Presse : les macronistes contre l’indépendance

par Laurent Joffrin |  publié le 03/04/2024

Avec l’appui des sociétés de journalistes, le groupe écologiste de l’Assemblée présente aujourd’hui une proposition visant à donner aux rédactions un droit de regard sur la nomination de leur directeur. Encore faudrait-il que les macronistes l’acceptent…

Laurent Joffrin

Prédominance absolue des actionnaires de médias, ou bien équilibre des pouvoirs entre rédactions et propriétaires ? Depuis plusieurs mois, professionnels de la presse et élus hésitent entre ces deux voies. Plus précisément, depuis que Vincent Bolloré a mis la main sur le Journal du Dimanche et imposé un directeur de rédaction conforme à ses vues politiques, provoquant le départ de la plupart des journalistes de l’hebdo du dimanche.

Au départ, une nette majorité de députés, sauf le RN et LR, semblaient pencher pour l’équilibre, acceptant le principe d’un droit de veto conféré aux rédactions sur la nomination de leur directeur. Ce système, mis en place à Libération et au Nouvel Observateur avec le concours de l’auteur de cette lettre, mais aussi dans le groupe Le Monde, à La Croix ou aux Échos, est le seul qui puisse garantir, autant qu’il est possible, une réelle indépendance des rédactions. Il oblige actionnaires et journalistes à s’entendre sur le nom d’un candidat commun, qui réponde à la fois aux attentes économiques des actionnaires et au souci d’autonomie rédactionnelle cher aux journalistes.

Le principe est simple : les propriétaires nomment les responsables de la gestion des journaux et proposent un candidat au poste de directeur de la rédaction. C’est seulement si la rédaction considère que ce candidat n’est manifestement pas à la hauteur, ou bien s’il défend des idées contraires à l’identité du titre, qu’il peut être récusé. Il revient alors aux actionnaires d’en trouver un autre.

Généralisation

Utopie ? Usine à gaz ? Soviet légalisé ? En aucune manière. Dans la plupart des journaux cités, il fonctionne depuis des années, pour des titres prestigieux qui peuvent ainsi concilier qualité du management et liberté journalistique. Les sociétés de rédacteurs de la presse, quasi unanimes, demandent sa généralisation, et une proposition du groupe écologiste, examinée aujourd’hui 4 avril à l’Assemblée, prévoit de leur donner force de loi.

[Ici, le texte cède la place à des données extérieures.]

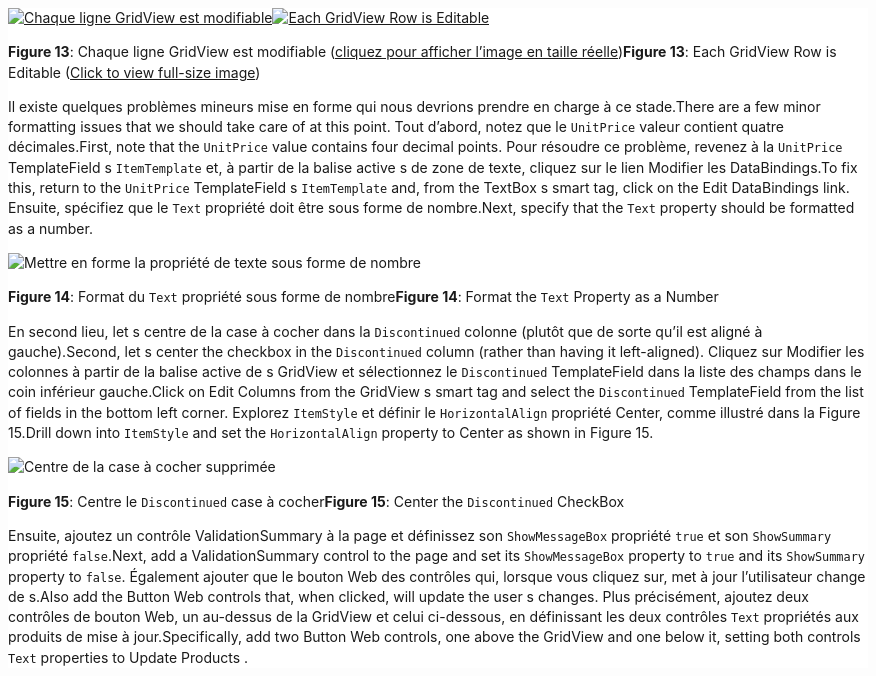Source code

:
<span data-ttu-id="d0a55-238">[![Chaque ligne GridView est modifiable](batch-updating-cs/_static/image13.gif)](batch-updating-cs/_static/image21.png)</span><span class="sxs-lookup"><span data-stu-id="d0a55-238">[![Each GridView Row is Editable](batch-updating-cs/_static/image13.gif)](batch-updating-cs/_static/image21.png)</span></span>

<span data-ttu-id="d0a55-239">**Figure 13**: Chaque ligne GridView est modifiable ([cliquez pour afficher l’image en taille réelle](batch-updating-cs/_static/image22.png))</span><span class="sxs-lookup"><span data-stu-id="d0a55-239">**Figure 13**: Each GridView Row is Editable ([Click to view full-size image](batch-updating-cs/_static/image22.png))</span></span>


<span data-ttu-id="d0a55-240">Il existe quelques problèmes mineurs mise en forme qui nous devrions prendre en charge à ce stade.</span><span class="sxs-lookup"><span data-stu-id="d0a55-240">There are a few minor formatting issues that we should take care of at this point.</span></span> <span data-ttu-id="d0a55-241">Tout d’abord, notez que le `UnitPrice` valeur contient quatre décimales.</span><span class="sxs-lookup"><span data-stu-id="d0a55-241">First, note that the `UnitPrice` value contains four decimal points.</span></span> <span data-ttu-id="d0a55-242">Pour résoudre ce problème, revenez à la `UnitPrice` TemplateField s `ItemTemplate` et, à partir de la balise active s de zone de texte, cliquez sur le lien Modifier les DataBindings.</span><span class="sxs-lookup"><span data-stu-id="d0a55-242">To fix this, return to the `UnitPrice` TemplateField s `ItemTemplate` and, from the TextBox s smart tag, click on the Edit DataBindings link.</span></span> <span data-ttu-id="d0a55-243">Ensuite, spécifiez que le `Text` propriété doit être sous forme de nombre.</span><span class="sxs-lookup"><span data-stu-id="d0a55-243">Next, specify that the `Text` property should be formatted as a number.</span></span>


![Mettre en forme la propriété de texte sous forme de nombre](batch-updating-cs/_static/image14.gif)

<span data-ttu-id="d0a55-245">**Figure 14**: Format du `Text` propriété sous forme de nombre</span><span class="sxs-lookup"><span data-stu-id="d0a55-245">**Figure 14**: Format the `Text` Property as a Number</span></span>


<span data-ttu-id="d0a55-246">En second lieu, let s centre de la case à cocher dans la `Discontinued` colonne (plutôt que de sorte qu’il est aligné à gauche).</span><span class="sxs-lookup"><span data-stu-id="d0a55-246">Second, let s center the checkbox in the `Discontinued` column (rather than having it left-aligned).</span></span> <span data-ttu-id="d0a55-247">Cliquez sur Modifier les colonnes à partir de la balise active de s GridView et sélectionnez le `Discontinued` TemplateField dans la liste des champs dans le coin inférieur gauche.</span><span class="sxs-lookup"><span data-stu-id="d0a55-247">Click on Edit Columns from the GridView s smart tag and select the `Discontinued` TemplateField from the list of fields in the bottom left corner.</span></span> <span data-ttu-id="d0a55-248">Explorez `ItemStyle` et définir le `HorizontalAlign` propriété Center, comme illustré dans la Figure 15.</span><span class="sxs-lookup"><span data-stu-id="d0a55-248">Drill down into `ItemStyle` and set the `HorizontalAlign` property to Center as shown in Figure 15.</span></span>


![Centre de la case à cocher supprimée](batch-updating-cs/_static/image15.gif)

<span data-ttu-id="d0a55-250">**Figure 15**: Centre le `Discontinued` case à cocher</span><span class="sxs-lookup"><span data-stu-id="d0a55-250">**Figure 15**: Center the `Discontinued` CheckBox</span></span>


<span data-ttu-id="d0a55-251">Ensuite, ajoutez un contrôle ValidationSummary à la page et définissez son `ShowMessageBox` propriété `true` et son `ShowSummary` propriété `false`.</span><span class="sxs-lookup"><span data-stu-id="d0a55-251">Next, add a ValidationSummary control to the page and set its `ShowMessageBox` property to `true` and its `ShowSummary` property to `false`.</span></span> <span data-ttu-id="d0a55-252">Également ajouter que le bouton Web des contrôles qui, lorsque vous cliquez sur, met à jour l’utilisateur change de s.</span><span class="sxs-lookup"><span data-stu-id="d0a55-252">Also add the Button Web controls that, when clicked, will update the user s changes.</span></span> <span data-ttu-id="d0a55-253">Plus précisément, ajoutez deux contrôles de bouton Web, un au-dessus de la GridView et celui ci-dessous, en définissant les deux contrôles `Text` propriétés aux produits de mise à jour.</span><span class="sxs-lookup"><span data-stu-id="d0a55-253">Specifically, add two Button Web controls, one above the GridView and one below it, setting both controls `Text` properties to Update Products .</span></span>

Seulement voilà : la droite et l’extrême-droite, qui ne voient aucun inconvénient à laisser aux actionnaires l’entièreté du pouvoir, se sont déclarés hostiles. Les patrons de presse réunis dans leur organes professionnels mènent un intense combat de lobbying contre cette disposition, qui limiterait leur pouvoir. Du coup, la majorité macronienne, favorable à cette perspective à l’origine, se sent soudain prise d’un accès de faiblesse. Impressionnée par cette levée de boucliers patronale, elle s’apprête à voter contre, pour renvoyer le sujet aux États généraux de l’information, réunis à l’initiative d’Emmanuel Macron et présidés par le responsable de Reporters Sans Frontières, Christophe Deloire, qui doivent rendre leurs conclusions cet été. Ce qui revient probablement à enterrer le projet, puisque les mêmes patrons de presse y exercent une forte influence. L’été dernier, le coup de force de Vincent Bolloré au JDD avait suscité une émotion nationale, le gouvernement semblait prêt à réagir. Six mois plus tard, cette mâle volonté de résistance a fondu comme neige au soleil du capital.